Il est né en 1771, ce qui lui faisait dix-huit ans à l'heure de la révolution. On est à Niort, dans les Deux-Sèvres, ancien pays protestant, et il faut avoir parfois le fusil à la main.

Ne faites pas de la science un hérisson, on ne l'embrasserait sans se piquer le menton.

Il se fait employé d'imprimerie en 1791, et se met à son compte deux ans plus tard. Ce n'est pas le premier, dans l'histoire de nos lettres, pour qui le métier d'imprimeur précède la vocation à écrire, à concevoir soi-même les mots qu'on veut imprimer. Mais il apprend le droit et, en 1798, se fait avoué. Le chamboulement des terres, l'attribution des biens nationaux fournissent son travail à l'avocat. En 1810, Jacques Bujault, fils et petit-fils d'autres Jacques Bujault, achète à Celles-sur-Belle, toujours dans les Deux-Sèvres, trois fermes dont il fait un seul domaine.

Souris qui n'a qu'un trou est vitement prise.

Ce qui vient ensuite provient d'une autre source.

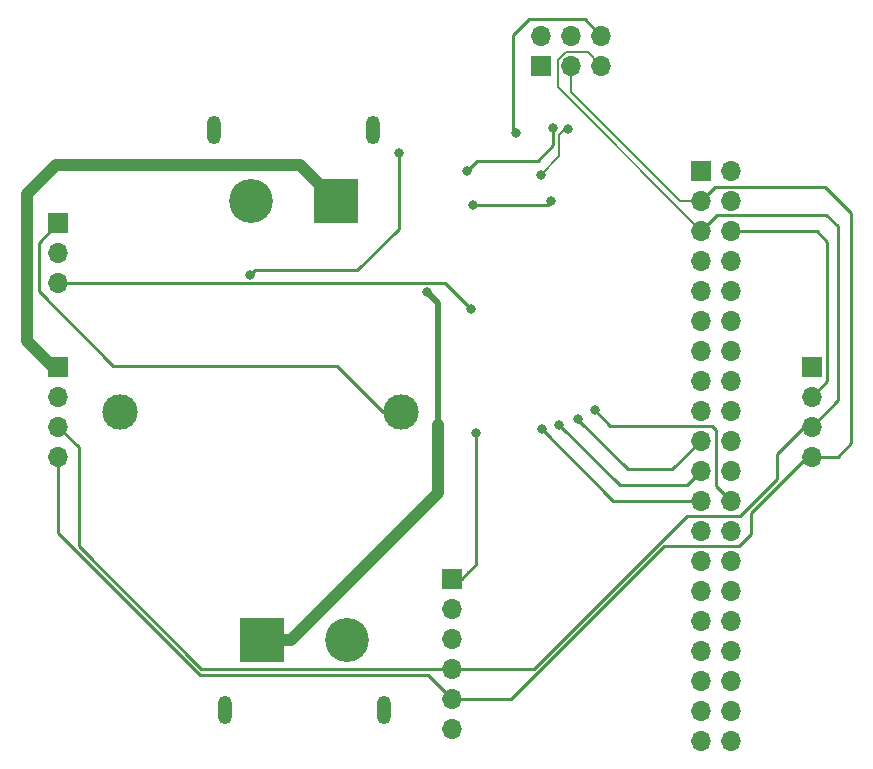
<source format=gbr>
%TF.GenerationSoftware,KiCad,Pcbnew,6.0.8-f2edbf62ab~116~ubuntu22.04.1*%
%TF.CreationDate,2022-11-23T04:07:14-05:00*%
%TF.ProjectId,Pi_HAT_V3,50695f48-4154-45f5-9633-2e6b69636164,rev?*%
%TF.SameCoordinates,Original*%
%TF.FileFunction,Copper,L1,Top*%
%TF.FilePolarity,Positive*%
%FSLAX46Y46*%
G04 Gerber Fmt 4.6, Leading zero omitted, Abs format (unit mm)*
G04 Created by KiCad (PCBNEW 6.0.8-f2edbf62ab~116~ubuntu22.04.1) date 2022-11-23 04:07:14*
%MOMM*%
%LPD*%
G01*
G04 APERTURE LIST*
%TA.AperFunction,ComponentPad*%
%ADD10R,1.700000X1.700000*%
%TD*%
%TA.AperFunction,ComponentPad*%
%ADD11O,1.700000X1.700000*%
%TD*%
%TA.AperFunction,ComponentPad*%
%ADD12R,3.716000X3.716000*%
%TD*%
%TA.AperFunction,ComponentPad*%
%ADD13C,3.716000*%
%TD*%
%TA.AperFunction,ComponentPad*%
%ADD14O,1.200000X2.400000*%
%TD*%
%TA.AperFunction,ComponentPad*%
%ADD15C,3.000000*%
%TD*%
%TA.AperFunction,ViaPad*%
%ADD16C,0.800000*%
%TD*%
%TA.AperFunction,ViaPad*%
%ADD17C,1.000000*%
%TD*%
%TA.AperFunction,Conductor*%
%ADD18C,1.000000*%
%TD*%
%TA.AperFunction,Conductor*%
%ADD19C,0.250000*%
%TD*%
%TA.AperFunction,Conductor*%
%ADD20C,0.500000*%
%TD*%
%TA.AperFunction,Conductor*%
%ADD21C,0.200000*%
%TD*%
G04 APERTURE END LIST*
D10*
%TO.P,J3,1,Pin_1*%
%TO.N,/3.3V*%
X137475000Y-70525000D03*
D11*
%TO.P,J3,2,Pin_2*%
%TO.N,/5V*%
X137475000Y-67985000D03*
%TO.P,J3,3,Pin_3*%
%TO.N,/SDA*%
X140015000Y-70525000D03*
%TO.P,J3,4,Pin_4*%
%TO.N,/5V*%
X140015000Y-67985000D03*
%TO.P,J3,5,Pin_5*%
%TO.N,/SCL*%
X142555000Y-70525000D03*
%TO.P,J3,6,Pin_6*%
%TO.N,GND*%
X142555000Y-67985000D03*
%TD*%
D10*
%TO.P,J1,1,Pin_1*%
%TO.N,/3.3V*%
X129900000Y-113950000D03*
D11*
%TO.P,J1,2,Pin_2*%
%TO.N,unconnected-(J1-Pad2)*%
X129900000Y-116490000D03*
%TO.P,J1,3,Pin_3*%
%TO.N,GND*%
X129900000Y-119030000D03*
%TO.P,J1,4,Pin_4*%
%TO.N,/SCL*%
X129900000Y-121570000D03*
%TO.P,J1,5,Pin_5*%
%TO.N,/SDA*%
X129900000Y-124110000D03*
%TO.P,J1,6,Pin_6*%
%TO.N,unconnected-(J1-Pad6)*%
X129900000Y-126650000D03*
%TD*%
D10*
%TO.P,J2,1,Pin_1*%
%TO.N,/3.3V*%
X151000000Y-79400000D03*
D11*
%TO.P,J2,2,Pin_2*%
%TO.N,/5V*%
X153540000Y-79400000D03*
%TO.P,J2,3,Pin_3*%
%TO.N,/SDA*%
X151000000Y-81940000D03*
%TO.P,J2,4,Pin_4*%
%TO.N,/5V*%
X153540000Y-81940000D03*
%TO.P,J2,5,Pin_5*%
%TO.N,/SCL*%
X151000000Y-84480000D03*
%TO.P,J2,6,Pin_6*%
%TO.N,GND*%
X153540000Y-84480000D03*
%TO.P,J2,7,Pin_7*%
%TO.N,unconnected-(J2-Pad7)*%
X151000000Y-87020000D03*
%TO.P,J2,8,Pin_8*%
%TO.N,unconnected-(J2-Pad8)*%
X153540000Y-87020000D03*
%TO.P,J2,9,Pin_9*%
%TO.N,unconnected-(J2-Pad9)*%
X151000000Y-89560000D03*
%TO.P,J2,10,Pin_10*%
%TO.N,unconnected-(J2-Pad10)*%
X153540000Y-89560000D03*
%TO.P,J2,11,Pin_11*%
%TO.N,unconnected-(J2-Pad11)*%
X151000000Y-92100000D03*
%TO.P,J2,12,Pin_12*%
%TO.N,unconnected-(J2-Pad12)*%
X153540000Y-92100000D03*
%TO.P,J2,13,Pin_13*%
%TO.N,unconnected-(J2-Pad13)*%
X151000000Y-94640000D03*
%TO.P,J2,14,Pin_14*%
%TO.N,unconnected-(J2-Pad14)*%
X153540000Y-94640000D03*
%TO.P,J2,15,Pin_15*%
%TO.N,unconnected-(J2-Pad15)*%
X151000000Y-97180000D03*
%TO.P,J2,16,Pin_16*%
%TO.N,unconnected-(J2-Pad16)*%
X153540000Y-97180000D03*
%TO.P,J2,17,Pin_17*%
%TO.N,unconnected-(J2-Pad17)*%
X151000000Y-99720000D03*
%TO.P,J2,18,Pin_18*%
%TO.N,unconnected-(J2-Pad18)*%
X153540000Y-99720000D03*
%TO.P,J2,19,Pin_19*%
%TO.N,/MOSI*%
X151000000Y-102260000D03*
%TO.P,J2,20,Pin_20*%
%TO.N,unconnected-(J2-Pad20)*%
X153540000Y-102260000D03*
%TO.P,J2,21,Pin_21*%
%TO.N,/MISO*%
X151000000Y-104800000D03*
%TO.P,J2,22,Pin_22*%
%TO.N,unconnected-(J2-Pad22)*%
X153540000Y-104800000D03*
%TO.P,J2,23,Pin_23*%
%TO.N,/SCLK*%
X151000000Y-107340000D03*
%TO.P,J2,24,Pin_24*%
%TO.N,/CS*%
X153540000Y-107340000D03*
%TO.P,J2,25,Pin_25*%
%TO.N,unconnected-(J2-Pad25)*%
X151000000Y-109880000D03*
%TO.P,J2,26,Pin_26*%
%TO.N,unconnected-(J2-Pad26)*%
X153540000Y-109880000D03*
%TO.P,J2,27,Pin_27*%
%TO.N,unconnected-(J2-Pad27)*%
X151000000Y-112420000D03*
%TO.P,J2,28,Pin_28*%
%TO.N,unconnected-(J2-Pad28)*%
X153540000Y-112420000D03*
%TO.P,J2,29,Pin_29*%
%TO.N,unconnected-(J2-Pad29)*%
X151000000Y-114960000D03*
%TO.P,J2,30,Pin_30*%
%TO.N,unconnected-(J2-Pad30)*%
X153540000Y-114960000D03*
%TO.P,J2,31,Pin_31*%
%TO.N,unconnected-(J2-Pad31)*%
X151000000Y-117500000D03*
%TO.P,J2,32,Pin_32*%
%TO.N,unconnected-(J2-Pad32)*%
X153540000Y-117500000D03*
%TO.P,J2,33,Pin_33*%
%TO.N,unconnected-(J2-Pad33)*%
X151000000Y-120040000D03*
%TO.P,J2,34,Pin_34*%
%TO.N,unconnected-(J2-Pad34)*%
X153540000Y-120040000D03*
%TO.P,J2,35,Pin_35*%
%TO.N,unconnected-(J2-Pad35)*%
X151000000Y-122580000D03*
%TO.P,J2,36,Pin_36*%
%TO.N,unconnected-(J2-Pad36)*%
X153540000Y-122580000D03*
%TO.P,J2,37,Pin_37*%
%TO.N,unconnected-(J2-Pad37)*%
X151000000Y-125120000D03*
%TO.P,J2,38,Pin_38*%
%TO.N,unconnected-(J2-Pad38)*%
X153540000Y-125120000D03*
%TO.P,J2,39,Pin_39*%
%TO.N,unconnected-(J2-Pad39)*%
X151000000Y-127660000D03*
%TO.P,J2,40,Pin_40*%
%TO.N,unconnected-(J2-Pad40)*%
X153540000Y-127660000D03*
%TD*%
D10*
%TO.P,J4,1,Pin_1*%
%TO.N,/12V0*%
X96550000Y-96000000D03*
D11*
%TO.P,J4,2,Pin_2*%
%TO.N,GND*%
X96550000Y-98540000D03*
%TO.P,J4,3,Pin_3*%
%TO.N,/SCL*%
X96550000Y-101080000D03*
%TO.P,J4,4,Pin_4*%
%TO.N,/SDA*%
X96550000Y-103620000D03*
%TD*%
D12*
%TO.P,J5,1,+*%
%TO.N,/12V0*%
X120100000Y-82000000D03*
D13*
%TO.P,J5,2,-*%
%TO.N,GND*%
X112900000Y-82000000D03*
D14*
%TO.P,J5,S1*%
%TO.N,N/C*%
X123250000Y-76000000D03*
%TO.P,J5,S2*%
X109750000Y-76000000D03*
%TD*%
D12*
%TO.P,J8,1,+*%
%TO.N,/12V1*%
X113800000Y-119100000D03*
D13*
%TO.P,J8,2,-*%
%TO.N,GND*%
X121000000Y-119100000D03*
D14*
%TO.P,J8,S1*%
%TO.N,N/C*%
X110650000Y-125100000D03*
%TO.P,J8,S2*%
X124150000Y-125100000D03*
%TD*%
D15*
%TO.P,L2,1,1*%
%TO.N,Net-(C5-Pad1)*%
X101800000Y-99850000D03*
%TO.P,L2,2,2*%
%TO.N,/5V*%
X125600000Y-99850000D03*
%TD*%
D10*
%TO.P,J6,1,Pin_1*%
%TO.N,/12V0*%
X160350000Y-96000000D03*
D11*
%TO.P,J6,2,Pin_2*%
%TO.N,GND*%
X160350000Y-98540000D03*
%TO.P,J6,3,Pin_3*%
%TO.N,/SCL*%
X160350000Y-101080000D03*
%TO.P,J6,4,Pin_4*%
%TO.N,/SDA*%
X160350000Y-103620000D03*
%TD*%
D10*
%TO.P,J7,1,Pin_1*%
%TO.N,/5V*%
X96550000Y-83875000D03*
D11*
%TO.P,J7,2,Pin_2*%
%TO.N,GND*%
X96550000Y-86415000D03*
%TO.P,J7,3,Pin_3*%
%TO.N,/PS*%
X96550000Y-88955000D03*
%TD*%
D16*
%TO.N,/3.3V*%
X131900000Y-101600000D03*
%TO.N,/MOSI*%
X140600000Y-100400000D03*
%TO.N,/MISO*%
X139000000Y-100900000D03*
%TO.N,/CS*%
X142000000Y-99700000D03*
%TO.N,GND*%
X135300000Y-76200000D03*
X138300000Y-82000000D03*
X131700000Y-82300000D03*
%TO.N,/12V1*%
X127800000Y-89679500D03*
D17*
X128700000Y-100900000D03*
D16*
%TO.N,Net-(C4-Pad1)*%
X139700000Y-75900000D03*
X137450000Y-79750000D03*
%TO.N,Net-(C5-Pad1)*%
X125400000Y-77900000D03*
X112800000Y-88230500D03*
%TO.N,Net-(R3-Pad1)*%
X131150000Y-79450000D03*
X138500000Y-75750000D03*
%TO.N,/PS*%
X131500000Y-91100000D03*
%TO.N,/SCLK*%
X137500000Y-101300000D03*
%TD*%
D18*
%TO.N,/12V0*%
X93900000Y-93800000D02*
X93900000Y-81400000D01*
D19*
%TO.N,/3.3V*%
X131300000Y-113400000D02*
X131900000Y-112800000D01*
X130750000Y-113950000D02*
X131300000Y-113400000D01*
X129900000Y-113950000D02*
X130750000Y-113950000D01*
X131900000Y-112800000D02*
X131900000Y-101600000D01*
%TO.N,/MOSI*%
X148560000Y-104700000D02*
X144800000Y-104700000D01*
X140600000Y-100500000D02*
X140600000Y-100400000D01*
X151000000Y-102260000D02*
X148560000Y-104700000D01*
X144800000Y-104700000D02*
X140600000Y-100500000D01*
%TO.N,/MISO*%
X149800000Y-106000000D02*
X144100000Y-106000000D01*
X144100000Y-106000000D02*
X139000000Y-100900000D01*
X151000000Y-104800000D02*
X149800000Y-106000000D01*
%TO.N,/CS*%
X152300000Y-106100000D02*
X153540000Y-107340000D01*
X142000000Y-99700000D02*
X143300000Y-101000000D01*
X151900000Y-101000000D02*
X152300000Y-101400000D01*
X143300000Y-101000000D02*
X151900000Y-101000000D01*
X152300000Y-101400000D02*
X152300000Y-106100000D01*
%TO.N,GND*%
X135100000Y-67900000D02*
X135100000Y-76000000D01*
X141170000Y-66600000D02*
X140500000Y-66600000D01*
X138000000Y-82300000D02*
X138300000Y-82000000D01*
X140500000Y-66600000D02*
X136400000Y-66600000D01*
X160350000Y-98540000D02*
X161700000Y-97190000D01*
X161700000Y-85400000D02*
X160780000Y-84480000D01*
X160780000Y-84480000D02*
X153540000Y-84480000D01*
X135100000Y-76000000D02*
X135300000Y-76200000D01*
X131700000Y-82300000D02*
X138000000Y-82300000D01*
X136400000Y-66600000D02*
X135100000Y-67900000D01*
X142555000Y-67985000D02*
X141170000Y-66600000D01*
X161700000Y-97190000D02*
X161700000Y-85400000D01*
D18*
%TO.N,/12V1*%
X128700000Y-106700000D02*
X128700000Y-100900000D01*
X113800000Y-119100000D02*
X116300000Y-119100000D01*
D20*
X128700000Y-100900000D02*
X128700000Y-90579500D01*
D18*
X116300000Y-119100000D02*
X118900000Y-116500000D01*
X118900000Y-116500000D02*
X128700000Y-106700000D01*
D20*
X128700000Y-90579500D02*
X127800000Y-89679500D01*
D19*
%TO.N,/5V*%
X94900000Y-85525000D02*
X94900000Y-89600000D01*
X94900000Y-89600000D02*
X101200000Y-95900000D01*
X120150000Y-95900000D02*
X124100000Y-99850000D01*
X101200000Y-95900000D02*
X120150000Y-95900000D01*
X96550000Y-83875000D02*
X94900000Y-85525000D01*
%TO.N,/SCL*%
X162600000Y-84100000D02*
X161614511Y-83114511D01*
X157400000Y-105500000D02*
X157400000Y-103400000D01*
X160350000Y-101080000D02*
X162600000Y-98830000D01*
X98300000Y-111200000D02*
X98300000Y-102830000D01*
D21*
X139538856Y-69375489D02*
X138865489Y-70048856D01*
X142555000Y-70525000D02*
X141405489Y-69375489D01*
D19*
X161614511Y-83114511D02*
X152365489Y-83114511D01*
X152365489Y-83114511D02*
X151000000Y-84480000D01*
X149800000Y-108600000D02*
X154300000Y-108600000D01*
X98300000Y-102830000D02*
X96550000Y-101080000D01*
X136830000Y-121570000D02*
X149800000Y-108600000D01*
D21*
X141405489Y-69375489D02*
X139538856Y-69375489D01*
D19*
X154300000Y-108600000D02*
X157400000Y-105500000D01*
X162600000Y-98830000D02*
X162600000Y-84100000D01*
D21*
X138865489Y-70048856D02*
X138865489Y-72345489D01*
X138865489Y-72345489D02*
X151000000Y-84480000D01*
D19*
X129900000Y-121570000D02*
X108670000Y-121570000D01*
X129900000Y-121570000D02*
X136830000Y-121570000D01*
X159720000Y-101080000D02*
X160350000Y-101080000D01*
X108670000Y-121570000D02*
X98300000Y-111200000D01*
X157400000Y-103400000D02*
X159720000Y-101080000D01*
D21*
%TO.N,/SDA*%
X140015000Y-70525000D02*
X140015000Y-72715000D01*
D19*
X155200000Y-108400000D02*
X159980000Y-103620000D01*
X108563604Y-122100000D02*
X96550000Y-110086396D01*
X152174511Y-80765489D02*
X151000000Y-81940000D01*
X163700000Y-83000000D02*
X161465489Y-80765489D01*
X129900000Y-124110000D02*
X134926396Y-124110000D01*
X159980000Y-103620000D02*
X160350000Y-103620000D01*
X161465489Y-80765489D02*
X152174511Y-80765489D01*
X154200000Y-111200000D02*
X155200000Y-110200000D01*
X129900000Y-124110000D02*
X127890000Y-122100000D01*
X127890000Y-122100000D02*
X108563604Y-122100000D01*
X160350000Y-103620000D02*
X162580000Y-103620000D01*
X163700000Y-102500000D02*
X163700000Y-83000000D01*
D21*
X140015000Y-72715000D02*
X149240000Y-81940000D01*
D19*
X147836396Y-111200000D02*
X154200000Y-111200000D01*
X155200000Y-110200000D02*
X155200000Y-108400000D01*
X162580000Y-103620000D02*
X163700000Y-102500000D01*
X134926396Y-124110000D02*
X147836396Y-111200000D01*
D21*
X149240000Y-81940000D02*
X151000000Y-81940000D01*
D19*
X96550000Y-110086396D02*
X96550000Y-103620000D01*
D21*
%TO.N,Net-(C4-Pad1)*%
X139250000Y-76100000D02*
X139450000Y-75900000D01*
X137450000Y-79750000D02*
X139000000Y-78200000D01*
X139000000Y-78200000D02*
X139000000Y-76350000D01*
X139450000Y-75900000D02*
X139700000Y-75900000D01*
X139000000Y-76350000D02*
X139250000Y-76100000D01*
D19*
%TO.N,Net-(C5-Pad1)*%
X125400000Y-84300000D02*
X125400000Y-77900000D01*
X114100000Y-87800000D02*
X121900000Y-87800000D01*
X121900000Y-87800000D02*
X125300000Y-84400000D01*
X125300000Y-84400000D02*
X125400000Y-84300000D01*
X113230500Y-87800000D02*
X112800000Y-88230500D01*
X114100000Y-87800000D02*
X113230500Y-87800000D01*
%TO.N,Net-(R3-Pad1)*%
X137150000Y-78550000D02*
X132050000Y-78550000D01*
X137150000Y-78550000D02*
X138500000Y-77200000D01*
X138500000Y-77200000D02*
X138500000Y-75750000D01*
X132050000Y-78550000D02*
X131150000Y-79450000D01*
%TO.N,/PS*%
X129355000Y-88955000D02*
X131500000Y-91100000D01*
X96550000Y-88955000D02*
X129355000Y-88955000D01*
%TO.N,/SCLK*%
X143540000Y-107340000D02*
X151000000Y-107340000D01*
X137500000Y-101300000D02*
X143540000Y-107340000D01*
D18*
%TO.N,/12V0*%
X96100000Y-96000000D02*
X93900000Y-93800000D01*
X96550000Y-96000000D02*
X96100000Y-96000000D01*
X93900000Y-81400000D02*
X96400000Y-78900000D01*
X117000000Y-78900000D02*
X120100000Y-82000000D01*
X96400000Y-78900000D02*
X117000000Y-78900000D01*
%TD*%
M02*

</source>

Voilà pour la biographie. Il n'y a plus que quinze ans à attendre pour l'essentiel. Il renonce à son étude d'avoué, et signe désormais: «Jacques Bujault, laboureur à Chaloue» pour publier, de 1833 à 1840, sept éditions d'un almanach qui atteindra cinq cent mille exemplaires. Le principe: «Le paysan se défie des hommes et ne se défie pas des livres.» Voilà donc des brochures de cinquante pages, avec lunes et marées, noms des sous-préfets et foires et marchés, où le laboureur avocat, seul à la plume, invente, bien avant le retour des personnages qui illuminera Balzac, sa propre galerie de narrateurs diseurs. Il y a Routinet, il y a Sivoyait, il y a Peaulâche, Jean Boullau, Boissanssoif et d'autres.

Ouvre la bouche pour parler, fourre-toi dans l'eau pour te mouiller, suis la routine pour te ruiner.

Le laboureur veut «des historiettes dont le fond fait souvent pitié.» Il a ses grands combats. Le premier c'est contre les jachères: faire comprendre l'assolement triennal, faire se répandre l'usage du fumier. Il a ses inventions: cuire la pomme de terre à la vapeur, et faire qu'on la considère à l'égal du pain.

Quand la langue travaille beaucoup, les mains ne font rien du tout. Femme maligne et poule qui pond font grand bruit à la maison.

«Ce sont proverbes et simples discours, dit Bujault: chacun d'eux vaut un gros livre. Ça dure longtemps et ça ne s'use jamais.» On voit dans l'histoire de la littérature les grandes têtes qui percent, on oublie de quoi une époque est faite. Ici, ce qui est miraculeux, c'est que la langue est utile, en se pliant à des combats réglés et mesurables (la production agricole d'un département multipliée et valorisée). Mais que ça passe par cela, l'invention d'histoires, et cette incroyable forge à proverbes, par assonances, chiasmes et symétries.

Un livre fait pour tout le monde ne sera bon pour personne.

Jacques Bujault, fermier modèle, qui refusait le nom d'écrivain, meurt en 1842. Partout ailleurs que Celles-sur-Belle, on l'a oublié. Que serait être le Bujault d'aujourd'hui, ou qui est-il?

On veut du parfait et le soleil a des taches.